(Records drawn from a dataset)
::::
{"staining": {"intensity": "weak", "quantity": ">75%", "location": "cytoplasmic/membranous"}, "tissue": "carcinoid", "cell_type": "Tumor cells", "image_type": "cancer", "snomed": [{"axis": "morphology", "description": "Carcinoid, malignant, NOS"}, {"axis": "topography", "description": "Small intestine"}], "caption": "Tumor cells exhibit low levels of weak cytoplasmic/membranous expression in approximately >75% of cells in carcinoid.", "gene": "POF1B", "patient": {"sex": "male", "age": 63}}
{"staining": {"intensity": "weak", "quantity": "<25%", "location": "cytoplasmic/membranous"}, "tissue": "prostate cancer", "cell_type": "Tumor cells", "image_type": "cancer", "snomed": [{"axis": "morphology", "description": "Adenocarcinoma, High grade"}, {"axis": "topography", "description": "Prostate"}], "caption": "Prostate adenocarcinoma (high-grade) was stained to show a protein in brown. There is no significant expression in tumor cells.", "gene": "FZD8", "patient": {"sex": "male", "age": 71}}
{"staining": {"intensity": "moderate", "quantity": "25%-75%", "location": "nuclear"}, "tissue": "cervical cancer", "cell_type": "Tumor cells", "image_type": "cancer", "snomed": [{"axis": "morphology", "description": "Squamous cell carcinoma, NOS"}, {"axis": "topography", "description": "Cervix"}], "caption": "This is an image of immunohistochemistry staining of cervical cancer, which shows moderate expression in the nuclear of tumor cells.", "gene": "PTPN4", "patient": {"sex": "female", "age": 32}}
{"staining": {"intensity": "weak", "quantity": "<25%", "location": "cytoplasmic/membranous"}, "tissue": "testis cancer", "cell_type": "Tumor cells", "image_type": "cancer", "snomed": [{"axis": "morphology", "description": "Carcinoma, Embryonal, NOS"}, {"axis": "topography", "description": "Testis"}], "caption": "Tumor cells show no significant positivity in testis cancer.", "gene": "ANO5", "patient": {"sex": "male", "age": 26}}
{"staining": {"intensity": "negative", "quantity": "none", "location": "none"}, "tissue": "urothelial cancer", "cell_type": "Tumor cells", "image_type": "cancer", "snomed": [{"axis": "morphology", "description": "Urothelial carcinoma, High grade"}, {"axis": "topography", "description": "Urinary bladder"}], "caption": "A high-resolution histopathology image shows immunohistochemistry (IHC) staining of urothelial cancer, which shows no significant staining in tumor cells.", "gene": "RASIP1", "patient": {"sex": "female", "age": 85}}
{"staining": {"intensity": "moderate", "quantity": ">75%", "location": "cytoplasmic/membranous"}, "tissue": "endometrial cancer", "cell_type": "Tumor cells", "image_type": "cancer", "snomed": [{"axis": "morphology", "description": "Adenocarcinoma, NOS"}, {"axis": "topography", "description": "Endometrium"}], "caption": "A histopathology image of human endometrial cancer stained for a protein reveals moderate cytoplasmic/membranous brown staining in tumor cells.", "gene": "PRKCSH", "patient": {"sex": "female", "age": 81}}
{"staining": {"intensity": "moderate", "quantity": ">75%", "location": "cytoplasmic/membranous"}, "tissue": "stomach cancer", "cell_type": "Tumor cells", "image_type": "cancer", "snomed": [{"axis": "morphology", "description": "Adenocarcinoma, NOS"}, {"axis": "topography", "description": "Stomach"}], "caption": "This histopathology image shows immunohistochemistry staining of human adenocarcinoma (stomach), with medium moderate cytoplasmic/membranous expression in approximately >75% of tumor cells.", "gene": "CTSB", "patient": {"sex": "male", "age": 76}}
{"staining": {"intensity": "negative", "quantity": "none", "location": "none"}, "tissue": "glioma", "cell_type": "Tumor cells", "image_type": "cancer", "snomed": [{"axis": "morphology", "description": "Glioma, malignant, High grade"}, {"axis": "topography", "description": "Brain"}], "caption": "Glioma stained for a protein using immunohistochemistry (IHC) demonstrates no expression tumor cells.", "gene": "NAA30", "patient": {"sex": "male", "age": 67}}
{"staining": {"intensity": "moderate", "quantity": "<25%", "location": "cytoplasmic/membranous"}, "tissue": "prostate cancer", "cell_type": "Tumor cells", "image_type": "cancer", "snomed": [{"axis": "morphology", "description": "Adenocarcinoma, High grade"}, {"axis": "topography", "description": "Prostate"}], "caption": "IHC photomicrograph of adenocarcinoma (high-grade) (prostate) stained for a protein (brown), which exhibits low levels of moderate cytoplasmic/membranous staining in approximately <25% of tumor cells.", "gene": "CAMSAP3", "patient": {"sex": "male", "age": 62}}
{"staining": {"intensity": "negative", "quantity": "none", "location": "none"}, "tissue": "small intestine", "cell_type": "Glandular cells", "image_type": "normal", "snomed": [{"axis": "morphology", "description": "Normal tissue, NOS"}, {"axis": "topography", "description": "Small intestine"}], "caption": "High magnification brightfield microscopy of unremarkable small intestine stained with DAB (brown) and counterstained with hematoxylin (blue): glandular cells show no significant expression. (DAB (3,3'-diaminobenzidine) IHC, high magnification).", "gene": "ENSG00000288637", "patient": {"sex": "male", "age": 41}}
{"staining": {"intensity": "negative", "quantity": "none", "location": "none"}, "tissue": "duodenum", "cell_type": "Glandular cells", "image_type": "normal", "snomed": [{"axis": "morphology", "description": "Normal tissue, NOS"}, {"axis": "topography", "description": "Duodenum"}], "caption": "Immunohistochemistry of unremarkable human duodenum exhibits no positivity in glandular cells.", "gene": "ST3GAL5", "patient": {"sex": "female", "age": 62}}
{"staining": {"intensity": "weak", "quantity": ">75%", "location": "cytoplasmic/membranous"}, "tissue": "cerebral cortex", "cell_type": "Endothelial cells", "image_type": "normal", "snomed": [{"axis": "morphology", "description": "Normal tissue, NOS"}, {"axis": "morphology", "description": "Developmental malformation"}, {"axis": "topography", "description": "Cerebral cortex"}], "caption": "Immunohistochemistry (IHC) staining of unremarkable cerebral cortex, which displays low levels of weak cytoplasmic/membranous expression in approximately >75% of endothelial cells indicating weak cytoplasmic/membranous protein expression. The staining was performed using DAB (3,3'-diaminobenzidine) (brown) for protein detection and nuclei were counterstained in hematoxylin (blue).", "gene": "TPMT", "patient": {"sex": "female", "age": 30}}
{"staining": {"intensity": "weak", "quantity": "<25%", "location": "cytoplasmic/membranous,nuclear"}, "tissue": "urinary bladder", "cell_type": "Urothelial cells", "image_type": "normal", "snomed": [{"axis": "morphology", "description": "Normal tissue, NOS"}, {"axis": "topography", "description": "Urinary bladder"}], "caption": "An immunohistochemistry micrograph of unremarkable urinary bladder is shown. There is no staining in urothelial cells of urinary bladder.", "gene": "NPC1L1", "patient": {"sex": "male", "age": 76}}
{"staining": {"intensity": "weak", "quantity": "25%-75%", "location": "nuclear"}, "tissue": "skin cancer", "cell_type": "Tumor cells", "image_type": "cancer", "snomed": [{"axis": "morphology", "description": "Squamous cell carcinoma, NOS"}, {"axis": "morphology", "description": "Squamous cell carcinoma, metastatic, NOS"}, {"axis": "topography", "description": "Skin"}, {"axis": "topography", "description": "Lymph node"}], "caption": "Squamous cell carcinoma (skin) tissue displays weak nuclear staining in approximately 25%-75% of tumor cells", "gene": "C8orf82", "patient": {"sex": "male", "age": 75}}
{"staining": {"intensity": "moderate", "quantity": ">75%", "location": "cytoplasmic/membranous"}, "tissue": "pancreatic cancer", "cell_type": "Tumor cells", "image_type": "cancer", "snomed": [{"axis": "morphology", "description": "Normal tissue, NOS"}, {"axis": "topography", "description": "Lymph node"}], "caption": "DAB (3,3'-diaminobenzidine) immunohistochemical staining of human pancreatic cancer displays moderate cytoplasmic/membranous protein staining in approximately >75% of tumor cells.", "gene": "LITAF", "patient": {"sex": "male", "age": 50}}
::::
What the task requires: Transcribe, exactly and without additions, the lines of the records above, beginning with the line that contains "histopathology image of" and ending with the line that contains "shows immunohistochemistry staining", both included.

Response area:
{"staining": {"intensity": "moderate", "quantity": ">75%", "location": "cytoplasmic/membranous"}, "tissue": "endometrial cancer", "cell_type": "Tumor cells", "image_type": "cancer", "snomed": [{"axis": "morphology", "description": "Adenocarcinoma, NOS"}, {"axis": "topography", "description": "Endometrium"}], "caption": "A histopathology image of human endometrial cancer stained for a protein reveals moderate cytoplasmic/membranous brown staining in tumor cells.", "gene": "PRKCSH", "patient": {"sex": "female", "age": 81}}
{"staining": {"intensity": "moderate", "quantity": ">75%", "location": "cytoplasmic/membranous"}, "tissue": "stomach cancer", "cell_type": "Tumor cells", "image_type": "cancer", "snomed": [{"axis": "morphology", "description": "Adenocarcinoma, NOS"}, {"axis": "topography", "description": "Stomach"}], "caption": "This histopathology image shows immunohistochemistry staining of human adenocarcinoma (stomach), with medium moderate cytoplasmic/membranous expression in approximately >75% of tumor cells.", "gene": "CTSB", "patient": {"sex": "male", "age": 76}}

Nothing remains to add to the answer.